━━ SUPPLIED DATA ━━
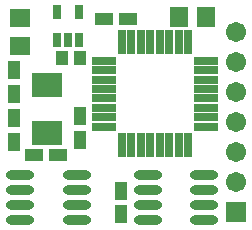
<source format=gts>
G04 Layer_Color=8388736*
%FSLAX44Y44*%
%MOMM*%
G71*
G01*
G75*
%ADD29R,0.6532X2.0032*%
%ADD30R,2.0032X0.6532*%
%ADD31O,2.4032X0.8032*%
%ADD32R,2.6032X2.1032*%
%ADD33R,0.8032X1.2032*%
%ADD34R,1.6532X1.5532*%
%ADD35R,1.5532X1.6532*%
%ADD36R,1.0922X1.2192*%
%ADD37R,1.1032X1.5032*%
%ADD38R,1.5032X1.1032*%
%ADD39C,1.7032*%
%ADD40R,1.7032X1.7032*%
D29*
X350459Y410530D02*
D03*
X358459D02*
D03*
X366459D02*
D03*
X374459D02*
D03*
X382459D02*
D03*
X390459D02*
D03*
X398459D02*
D03*
X406459D02*
D03*
Y323530D02*
D03*
X398459D02*
D03*
X390459D02*
D03*
X382459D02*
D03*
X374459D02*
D03*
X366459D02*
D03*
X358459D02*
D03*
X350459D02*
D03*
D30*
X421959Y395030D02*
D03*
Y387030D02*
D03*
Y379030D02*
D03*
Y371030D02*
D03*
Y363030D02*
D03*
Y355030D02*
D03*
Y347030D02*
D03*
Y339030D02*
D03*
X334959D02*
D03*
Y347030D02*
D03*
Y355030D02*
D03*
Y363030D02*
D03*
Y371030D02*
D03*
Y379030D02*
D03*
Y387030D02*
D03*
Y395030D02*
D03*
D31*
X264290Y298450D02*
D03*
Y285750D02*
D03*
Y273050D02*
D03*
Y260350D02*
D03*
X312290Y298450D02*
D03*
Y285750D02*
D03*
Y273050D02*
D03*
Y260350D02*
D03*
X420240D02*
D03*
Y273050D02*
D03*
Y285750D02*
D03*
Y298450D02*
D03*
X372240Y260350D02*
D03*
Y273050D02*
D03*
Y285750D02*
D03*
Y298450D02*
D03*
D32*
X287020Y374830D02*
D03*
Y333830D02*
D03*
D33*
X295300Y412180D02*
D03*
X304800D02*
D03*
X314300D02*
D03*
Y436180D02*
D03*
X295300D02*
D03*
D34*
X264160Y407350D02*
D03*
Y430850D02*
D03*
D35*
X421960Y431800D02*
D03*
X398460D02*
D03*
D36*
X299720Y397510D02*
D03*
X314960D02*
D03*
D37*
X259080Y326550D02*
D03*
Y346550D02*
D03*
Y367190D02*
D03*
Y387190D02*
D03*
X350000Y285000D02*
D03*
Y265000D02*
D03*
X314960Y327820D02*
D03*
Y347820D02*
D03*
D38*
X276250Y315000D02*
D03*
X296250D02*
D03*
X335439Y430530D02*
D03*
X355439D02*
D03*
D39*
X447040Y317500D02*
D03*
Y292100D02*
D03*
Y342900D02*
D03*
Y368300D02*
D03*
Y393700D02*
D03*
Y419100D02*
D03*
D40*
Y266700D02*
D03*
M02*

</source>
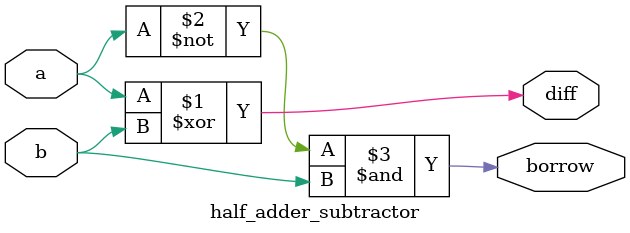
<source format=v>

    module half_adder_subtractor (
    input  wire a, b,         // Inputs
    output wire diff, borrow  // Outputs
);

    // Logic equations
    assign diff   = a ^ b;     // XOR for difference
    assign borrow = ~a & b;    // Borrow when a < b

endmodule

</source>
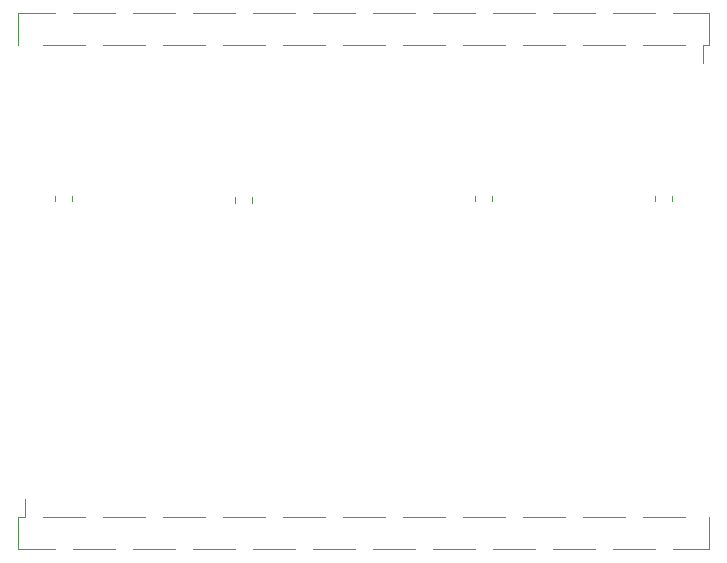
<source format=gbr>
%TF.GenerationSoftware,KiCad,Pcbnew,7.0.5*%
%TF.CreationDate,2023-07-04T20:49:23-04:00*%
%TF.ProjectId,Nixie Clock,4e697869-6520-4436-9c6f-636b2e6b6963,rev?*%
%TF.SameCoordinates,Original*%
%TF.FileFunction,Legend,Bot*%
%TF.FilePolarity,Positive*%
%FSLAX46Y46*%
G04 Gerber Fmt 4.6, Leading zero omitted, Abs format (unit mm)*
G04 Created by KiCad (PCBNEW 7.0.5) date 2023-07-04 20:49:23*
%MOMM*%
%LPD*%
G01*
G04 APERTURE LIST*
%ADD10C,0.120000*%
G04 APERTURE END LIST*
D10*
%TO.C,R2*%
X166905000Y-77189064D02*
X166905000Y-76734936D01*
X168375000Y-77189064D02*
X168375000Y-76734936D01*
%TO.C,J1*%
X148530000Y-63814000D02*
X148530000Y-61154000D01*
X154180000Y-63814000D02*
X150620000Y-63814000D01*
X159260000Y-63814000D02*
X155700000Y-63814000D01*
X164340000Y-63814000D02*
X160780000Y-63814000D01*
X169420000Y-63814000D02*
X165860000Y-63814000D01*
X174500000Y-63814000D02*
X170940000Y-63814000D01*
X179580000Y-63814000D02*
X176020000Y-63814000D01*
X184660000Y-63814000D02*
X181100000Y-63814000D01*
X189740000Y-63814000D02*
X186180000Y-63814000D01*
X194820000Y-63814000D02*
X191260000Y-63814000D01*
X199900000Y-63814000D02*
X196340000Y-63814000D01*
X204980000Y-63814000D02*
X201420000Y-63814000D01*
X206500000Y-63814000D02*
X206500000Y-65334000D01*
X207070000Y-63814000D02*
X206500000Y-63814000D01*
X207070000Y-63814000D02*
X207070000Y-61154000D01*
X149100000Y-61154000D02*
X148530000Y-61154000D01*
X151640000Y-61154000D02*
X148530000Y-61154000D01*
X156720000Y-61154000D02*
X153160000Y-61154000D01*
X161800000Y-61154000D02*
X158240000Y-61154000D01*
X166880000Y-61154000D02*
X163320000Y-61154000D01*
X171960000Y-61154000D02*
X168400000Y-61154000D01*
X177040000Y-61154000D02*
X173480000Y-61154000D01*
X182120000Y-61154000D02*
X178560000Y-61154000D01*
X187200000Y-61154000D02*
X183640000Y-61154000D01*
X192280000Y-61154000D02*
X188720000Y-61154000D01*
X197360000Y-61154000D02*
X193800000Y-61154000D01*
X202440000Y-61154000D02*
X198880000Y-61154000D01*
X207070000Y-61154000D02*
X203960000Y-61154000D01*
%TO.C,R1*%
X151665000Y-77062064D02*
X151665000Y-76607936D01*
X153135000Y-77062064D02*
X153135000Y-76607936D01*
%TO.C,R3*%
X187225000Y-77062064D02*
X187225000Y-76607936D01*
X188695000Y-77062064D02*
X188695000Y-76607936D01*
%TO.C,J2*%
X207070000Y-103826000D02*
X207070000Y-106486000D01*
X201420000Y-103826000D02*
X204980000Y-103826000D01*
X196340000Y-103826000D02*
X199900000Y-103826000D01*
X191260000Y-103826000D02*
X194820000Y-103826000D01*
X186180000Y-103826000D02*
X189740000Y-103826000D01*
X181100000Y-103826000D02*
X184660000Y-103826000D01*
X176020000Y-103826000D02*
X179580000Y-103826000D01*
X170940000Y-103826000D02*
X174500000Y-103826000D01*
X165860000Y-103826000D02*
X169420000Y-103826000D01*
X160780000Y-103826000D02*
X164340000Y-103826000D01*
X155700000Y-103826000D02*
X159260000Y-103826000D01*
X150620000Y-103826000D02*
X154180000Y-103826000D01*
X149100000Y-103826000D02*
X149100000Y-102306000D01*
X148530000Y-103826000D02*
X149100000Y-103826000D01*
X148530000Y-103826000D02*
X148530000Y-106486000D01*
X206500000Y-106486000D02*
X207070000Y-106486000D01*
X203960000Y-106486000D02*
X207070000Y-106486000D01*
X198880000Y-106486000D02*
X202440000Y-106486000D01*
X193800000Y-106486000D02*
X197360000Y-106486000D01*
X188720000Y-106486000D02*
X192280000Y-106486000D01*
X183640000Y-106486000D02*
X187200000Y-106486000D01*
X178560000Y-106486000D02*
X182120000Y-106486000D01*
X173480000Y-106486000D02*
X177040000Y-106486000D01*
X168400000Y-106486000D02*
X171960000Y-106486000D01*
X163320000Y-106486000D02*
X166880000Y-106486000D01*
X158240000Y-106486000D02*
X161800000Y-106486000D01*
X153160000Y-106486000D02*
X156720000Y-106486000D01*
X148530000Y-106486000D02*
X151640000Y-106486000D01*
%TO.C,R4*%
X202465000Y-77062064D02*
X202465000Y-76607936D01*
X203935000Y-77062064D02*
X203935000Y-76607936D01*
%TD*%
M02*

</source>
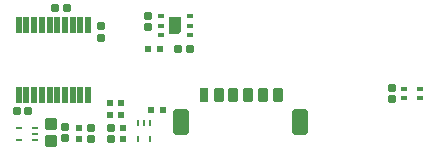
<source format=gtp>
G04*
G04 #@! TF.GenerationSoftware,Altium Limited,Altium Designer,21.0.9 (235)*
G04*
G04 Layer_Color=8421504*
%FSLAX25Y25*%
%MOIN*%
G70*
G04*
G04 #@! TF.SameCoordinates,9B0A8569-3FB3-4DD9-870E-D4EA3AD8F537*
G04*
G04*
G04 #@! TF.FilePolarity,Positive*
G04*
G01*
G75*
G04:AMPARAMS|DCode=10|XSize=11.81mil|YSize=19.68mil|CornerRadius=1.18mil|HoleSize=0mil|Usage=FLASHONLY|Rotation=270.000|XOffset=0mil|YOffset=0mil|HoleType=Round|Shape=RoundedRectangle|*
%AMROUNDEDRECTD10*
21,1,0.01181,0.01732,0,0,270.0*
21,1,0.00945,0.01968,0,0,270.0*
1,1,0.00236,-0.00866,-0.00472*
1,1,0.00236,-0.00866,0.00472*
1,1,0.00236,0.00866,0.00472*
1,1,0.00236,0.00866,-0.00472*
%
%ADD10ROUNDEDRECTD10*%
%ADD11R,0.01968X0.01181*%
G04:AMPARAMS|DCode=12|XSize=31.5mil|YSize=47.24mil|CornerRadius=3.15mil|HoleSize=0mil|Usage=FLASHONLY|Rotation=0.000|XOffset=0mil|YOffset=0mil|HoleType=Round|Shape=RoundedRectangle|*
%AMROUNDEDRECTD12*
21,1,0.03150,0.04095,0,0,0.0*
21,1,0.02520,0.04724,0,0,0.0*
1,1,0.00630,0.01260,-0.02047*
1,1,0.00630,-0.01260,-0.02047*
1,1,0.00630,-0.01260,0.02047*
1,1,0.00630,0.01260,0.02047*
%
%ADD12ROUNDEDRECTD12*%
%ADD13R,0.03150X0.04724*%
G04:AMPARAMS|DCode=14|XSize=51.18mil|YSize=84.65mil|CornerRadius=5.12mil|HoleSize=0mil|Usage=FLASHONLY|Rotation=0.000|XOffset=0mil|YOffset=0mil|HoleType=Round|Shape=RoundedRectangle|*
%AMROUNDEDRECTD14*
21,1,0.05118,0.07441,0,0,0.0*
21,1,0.04095,0.08465,0,0,0.0*
1,1,0.01024,0.02047,-0.03720*
1,1,0.01024,-0.02047,-0.03720*
1,1,0.01024,-0.02047,0.03720*
1,1,0.01024,0.02047,0.03720*
%
%ADD14ROUNDEDRECTD14*%
G04:AMPARAMS|DCode=15|XSize=21.65mil|YSize=19.68mil|CornerRadius=1.97mil|HoleSize=0mil|Usage=FLASHONLY|Rotation=90.000|XOffset=0mil|YOffset=0mil|HoleType=Round|Shape=RoundedRectangle|*
%AMROUNDEDRECTD15*
21,1,0.02165,0.01575,0,0,90.0*
21,1,0.01772,0.01968,0,0,90.0*
1,1,0.00394,0.00787,0.00886*
1,1,0.00394,0.00787,-0.00886*
1,1,0.00394,-0.00787,-0.00886*
1,1,0.00394,-0.00787,0.00886*
%
%ADD15ROUNDEDRECTD15*%
G04:AMPARAMS|DCode=16|XSize=15.75mil|YSize=21.65mil|CornerRadius=0mil|HoleSize=0mil|Usage=FLASHONLY|Rotation=270.000|XOffset=0mil|YOffset=0mil|HoleType=Round|Shape=RoundedRectangle|*
%AMROUNDEDRECTD16*
21,1,0.01575,0.02165,0,0,270.0*
21,1,0.01575,0.02165,0,0,270.0*
1,1,0.00000,-0.01083,-0.00787*
1,1,0.00000,-0.01083,0.00787*
1,1,0.00000,0.01083,0.00787*
1,1,0.00000,0.01083,-0.00787*
%
%ADD16ROUNDEDRECTD16*%
G04:AMPARAMS|DCode=17|XSize=17.72mil|YSize=55.12mil|CornerRadius=2.66mil|HoleSize=0mil|Usage=FLASHONLY|Rotation=0.000|XOffset=0mil|YOffset=0mil|HoleType=Round|Shape=RoundedRectangle|*
%AMROUNDEDRECTD17*
21,1,0.01772,0.04980,0,0,0.0*
21,1,0.01240,0.05512,0,0,0.0*
1,1,0.00532,0.00620,-0.02490*
1,1,0.00532,-0.00620,-0.02490*
1,1,0.00532,-0.00620,0.02490*
1,1,0.00532,0.00620,0.02490*
%
%ADD17ROUNDEDRECTD17*%
G04:AMPARAMS|DCode=18|XSize=25.2mil|YSize=23.62mil|CornerRadius=2.36mil|HoleSize=0mil|Usage=FLASHONLY|Rotation=180.000|XOffset=0mil|YOffset=0mil|HoleType=Round|Shape=RoundedRectangle|*
%AMROUNDEDRECTD18*
21,1,0.02520,0.01890,0,0,180.0*
21,1,0.02047,0.02362,0,0,180.0*
1,1,0.00472,-0.01024,0.00945*
1,1,0.00472,0.01024,0.00945*
1,1,0.00472,0.01024,-0.00945*
1,1,0.00472,-0.01024,-0.00945*
%
%ADD18ROUNDEDRECTD18*%
%ADD19R,0.02165X0.00984*%
G04:AMPARAMS|DCode=20|XSize=25.2mil|YSize=23.62mil|CornerRadius=2.36mil|HoleSize=0mil|Usage=FLASHONLY|Rotation=270.000|XOffset=0mil|YOffset=0mil|HoleType=Round|Shape=RoundedRectangle|*
%AMROUNDEDRECTD20*
21,1,0.02520,0.01890,0,0,270.0*
21,1,0.02047,0.02362,0,0,270.0*
1,1,0.00472,-0.00945,-0.01024*
1,1,0.00472,-0.00945,0.01024*
1,1,0.00472,0.00945,0.01024*
1,1,0.00472,0.00945,-0.01024*
%
%ADD20ROUNDEDRECTD20*%
G04:AMPARAMS|DCode=21|XSize=37.4mil|YSize=39.37mil|CornerRadius=3.74mil|HoleSize=0mil|Usage=FLASHONLY|Rotation=0.000|XOffset=0mil|YOffset=0mil|HoleType=Round|Shape=RoundedRectangle|*
%AMROUNDEDRECTD21*
21,1,0.03740,0.03189,0,0,0.0*
21,1,0.02992,0.03937,0,0,0.0*
1,1,0.00748,0.01496,-0.01595*
1,1,0.00748,-0.01496,-0.01595*
1,1,0.00748,-0.01496,0.01595*
1,1,0.00748,0.01496,0.01595*
%
%ADD21ROUNDEDRECTD21*%
G04:AMPARAMS|DCode=22|XSize=21.65mil|YSize=19.68mil|CornerRadius=1.97mil|HoleSize=0mil|Usage=FLASHONLY|Rotation=180.000|XOffset=0mil|YOffset=0mil|HoleType=Round|Shape=RoundedRectangle|*
%AMROUNDEDRECTD22*
21,1,0.02165,0.01575,0,0,180.0*
21,1,0.01772,0.01968,0,0,180.0*
1,1,0.00394,-0.00886,0.00787*
1,1,0.00394,0.00886,0.00787*
1,1,0.00394,0.00886,-0.00787*
1,1,0.00394,-0.00886,-0.00787*
%
%ADD22ROUNDEDRECTD22*%
%ADD23R,0.00984X0.02165*%
G36*
X60527Y44344D02*
X59577Y43395D01*
X56394D01*
Y49062D01*
X60527D01*
Y44344D01*
D02*
G37*
D10*
X140157Y22047D02*
D03*
D11*
Y25197D02*
D03*
X134646Y22047D02*
D03*
Y25197D02*
D03*
D12*
X72913Y23209D02*
D03*
X82756D02*
D03*
X77835D02*
D03*
X87677D02*
D03*
X92598D02*
D03*
D13*
X67992D02*
D03*
D14*
X60512Y14173D02*
D03*
X100079D02*
D03*
D15*
X54232Y18110D02*
D03*
X50492D02*
D03*
X49473Y38544D02*
D03*
X53213D02*
D03*
X36713Y20472D02*
D03*
X40453D02*
D03*
Y16535D02*
D03*
X36713D02*
D03*
D16*
X63382Y43079D02*
D03*
Y46228D02*
D03*
Y49378D02*
D03*
X53539Y43079D02*
D03*
Y46228D02*
D03*
Y49378D02*
D03*
D17*
X6299Y23228D02*
D03*
X8858D02*
D03*
X11417D02*
D03*
X13976D02*
D03*
X16535D02*
D03*
X19094D02*
D03*
X21654D02*
D03*
X24213D02*
D03*
X26772D02*
D03*
X29331D02*
D03*
X6299Y46457D02*
D03*
X8858D02*
D03*
X11417D02*
D03*
X13976D02*
D03*
X16535D02*
D03*
X19094D02*
D03*
X21654D02*
D03*
X24213D02*
D03*
X26772D02*
D03*
X29331D02*
D03*
D18*
X33858Y45984D02*
D03*
Y42205D02*
D03*
X49213Y45748D02*
D03*
Y49528D02*
D03*
X130709Y21732D02*
D03*
Y25512D02*
D03*
X21654Y12520D02*
D03*
Y8740D02*
D03*
X30315Y12047D02*
D03*
Y8268D02*
D03*
X37008Y12126D02*
D03*
Y8347D02*
D03*
D19*
X11756Y8032D02*
D03*
Y10000D02*
D03*
Y11969D02*
D03*
X6244D02*
D03*
Y8032D02*
D03*
D20*
X9370Y17717D02*
D03*
X5590D02*
D03*
X22215Y52080D02*
D03*
X18436D02*
D03*
X63307Y38583D02*
D03*
X59527D02*
D03*
D21*
X16929Y13484D02*
D03*
Y7776D02*
D03*
D22*
X26378Y8287D02*
D03*
Y12028D02*
D03*
X40945Y8366D02*
D03*
Y12106D02*
D03*
D23*
X50000Y13780D02*
D03*
X48031D02*
D03*
X46063D02*
D03*
Y8268D02*
D03*
X50000D02*
D03*
M02*

</source>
━━━
YOUR OBJECTIVE: For each line of the entries that includes "FilePolarity", show that line.

EXERCISE RESULT:
%TF.FilePolarity,Positive*%
G04 #@! TF.FilePolarity,Positive*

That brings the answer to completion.